ABOUT THIS TASK:
If a line in the following entries contains the string "import", it counts toward the total; report only that total.

MATERIAL FOR THIS EXERCISE:
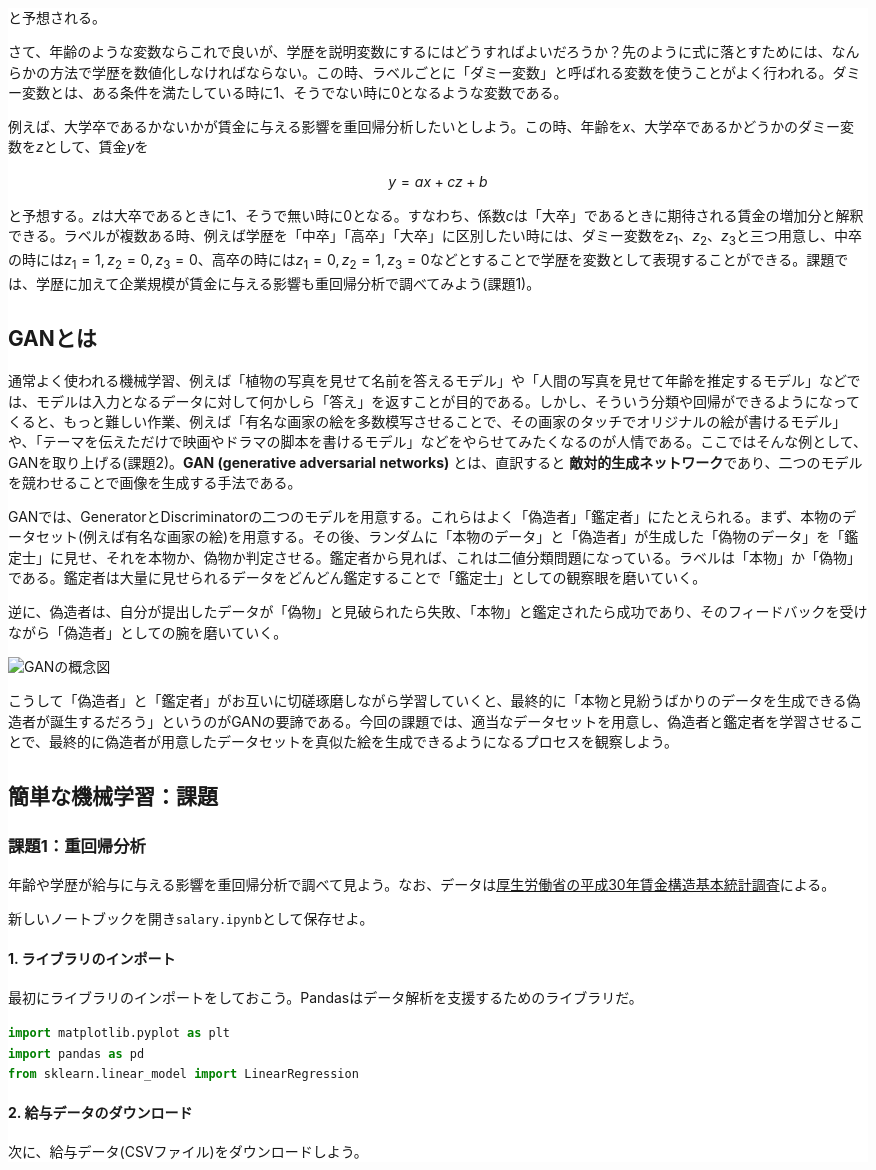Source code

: と予想される。

さて、年齢のような変数ならこれで良いが、学歴を説明変数にするにはどうすればよいだろうか？先のように式に落とすためには、なんらかの方法で学歴を数値化しなければならない。この時、ラベルごとに「ダミー変数」と呼ばれる変数を使うことがよく行われる。ダミー変数とは、ある条件を満たしている時に1、そうでない時に0となるような変数である。

例えば、大学卒であるかないかが賃金に与える影響を重回帰分析したいとしよう。この時、年齢を$x$、大学卒であるかどうかのダミー変数を$z$として、賃金$y$を

$$
y = a x + c z + b
$$

と予想する。$z$は大卒であるときに$1$、そうで無い時に$0$となる。すなわち、係数$c$は「大卒」であるときに期待される賃金の増加分と解釈できる。ラベルが複数ある時、例えば学歴を「中卒」「高卒」「大卒」に区別したい時には、ダミー変数を$z_1$、$z_2$、$z_3$と三つ用意し、中卒の時には$z_1 = 1, z_2 = 0, z_3 = 0$、高卒の時には$z_1 = 0, z_2 = 1, z_3 = 0$などとすることで学歴を変数として表現することができる。課題では、学歴に加えて企業規模が賃金に与える影響も重回帰分析で調べてみよう(課題1)。

## GANとは

通常よく使われる機械学習、例えば「植物の写真を見せて名前を答えるモデル」や「人間の写真を見せて年齢を推定するモデル」などでは、モデルは入力となるデータに対して何かしら「答え」を返すことが目的である。しかし、そういう分類や回帰ができるようになってくると、もっと難しい作業、例えば「有名な画家の絵を多数模写させることで、その画家のタッチでオリジナルの絵が書けるモデル」や、「テーマを伝えただけで映画やドラマの脚本を書けるモデル」などをやらせてみたくなるのが人情である。ここではそんな例として、GANを取り上げる(課題2)。**GAN (generative adversarial networks)** とは、直訳すると **敵対的生成ネットワーク**であり、二つのモデルを競わせることで画像を生成する手法である。

GANでは、GeneratorとDiscriminatorの二つのモデルを用意する。これらはよく「偽造者」「鑑定者」にたとえられる。まず、本物のデータセット(例えば有名な画家の絵)を用意する。その後、ランダムに「本物のデータ」と「偽造者」が生成した「偽物のデータ」を「鑑定士」に見せ、それを本物か、偽物か判定させる。鑑定者から見れば、これは二値分類問題になっている。ラベルは「本物」か「偽物」である。鑑定者は大量に見せられるデータをどんどん鑑定することで「鑑定士」としての観察眼を磨いていく。

逆に、偽造者は、自分が提出したデータが「偽物」と見破られたら失敗、「本物」と鑑定されたら成功であり、そのフィードバックを受けながら「偽造者」としての腕を磨いていく。

![GANの概念図](fig/gan.png)

こうして「偽造者」と「鑑定者」がお互いに切磋琢磨しながら学習していくと、最終的に「本物と見紛うばかりのデータを生成できる偽造者が誕生するだろう」というのがGANの要諦である。今回の課題では、適当なデータセットを用意し、偽造者と鑑定者を学習させることで、最終的に偽造者が用意したデータセットを真似た絵を生成できるようになるプロセスを観察しよう。

## 簡単な機械学習：課題

### 課題1：重回帰分析

年齢や学歴が給与に与える影響を重回帰分析で調べて見よう。なお、データは[厚生労働省の平成30年賃金構造基本統計調査](https://www.mhlw.go.jp/toukei/itiran/roudou/chingin/kouzou/z2018/index.html)による。

新しいノートブックを開き`salary.ipynb`として保存せよ。

#### 1. ライブラリのインポート

最初にライブラリのインポートをしておこう。Pandasはデータ解析を支援するためのライブラリだ。

```py
import matplotlib.pyplot as plt
import pandas as pd
from sklearn.linear_model import LinearRegression
```

#### 2. 給与データのダウンロード

次に、給与データ(CSVファイル)をダウンロードしよう。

ANSWER AREA:
3